### Activity
Scan the lines below for "from" and copy the matches.

'''

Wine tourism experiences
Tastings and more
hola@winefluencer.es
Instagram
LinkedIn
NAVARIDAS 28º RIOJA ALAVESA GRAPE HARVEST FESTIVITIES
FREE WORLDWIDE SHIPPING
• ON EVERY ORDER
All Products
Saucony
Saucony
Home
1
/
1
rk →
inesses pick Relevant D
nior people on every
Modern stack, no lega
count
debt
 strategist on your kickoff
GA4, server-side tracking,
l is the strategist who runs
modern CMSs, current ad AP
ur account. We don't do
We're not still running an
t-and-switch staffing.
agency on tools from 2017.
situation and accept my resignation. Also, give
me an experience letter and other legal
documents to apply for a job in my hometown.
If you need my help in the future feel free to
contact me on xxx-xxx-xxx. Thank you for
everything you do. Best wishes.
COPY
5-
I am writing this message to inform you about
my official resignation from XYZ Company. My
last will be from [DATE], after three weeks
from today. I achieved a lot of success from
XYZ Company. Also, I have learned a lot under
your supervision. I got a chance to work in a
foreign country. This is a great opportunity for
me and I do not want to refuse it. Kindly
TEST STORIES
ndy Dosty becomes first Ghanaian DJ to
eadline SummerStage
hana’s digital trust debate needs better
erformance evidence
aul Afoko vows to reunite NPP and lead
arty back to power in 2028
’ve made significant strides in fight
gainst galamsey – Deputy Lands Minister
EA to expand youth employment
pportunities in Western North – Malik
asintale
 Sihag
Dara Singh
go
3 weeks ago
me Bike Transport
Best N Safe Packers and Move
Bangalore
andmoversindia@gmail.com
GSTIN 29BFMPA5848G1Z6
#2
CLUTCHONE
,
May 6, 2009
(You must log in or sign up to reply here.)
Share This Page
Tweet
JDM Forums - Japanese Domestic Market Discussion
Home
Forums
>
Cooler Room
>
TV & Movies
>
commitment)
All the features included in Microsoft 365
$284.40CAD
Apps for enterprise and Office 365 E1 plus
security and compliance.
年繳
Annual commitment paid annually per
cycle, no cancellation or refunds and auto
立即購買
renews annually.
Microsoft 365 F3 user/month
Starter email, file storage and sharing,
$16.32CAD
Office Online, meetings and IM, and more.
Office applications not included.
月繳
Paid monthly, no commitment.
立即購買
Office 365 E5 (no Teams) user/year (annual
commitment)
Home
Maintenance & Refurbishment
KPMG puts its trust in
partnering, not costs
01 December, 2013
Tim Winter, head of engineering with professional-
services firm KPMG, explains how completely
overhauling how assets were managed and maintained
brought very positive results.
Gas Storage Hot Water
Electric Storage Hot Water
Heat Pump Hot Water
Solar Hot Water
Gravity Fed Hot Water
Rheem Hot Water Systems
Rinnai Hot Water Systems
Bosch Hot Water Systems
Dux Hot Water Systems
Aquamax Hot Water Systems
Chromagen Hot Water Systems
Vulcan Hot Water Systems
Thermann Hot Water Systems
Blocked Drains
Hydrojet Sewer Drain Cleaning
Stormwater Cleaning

'''

### Task answer
agency on tools from 2017.
my official resignation from XYZ Company. My
last will be from [DATE], after three weeks
from today. I achieved a lot of success from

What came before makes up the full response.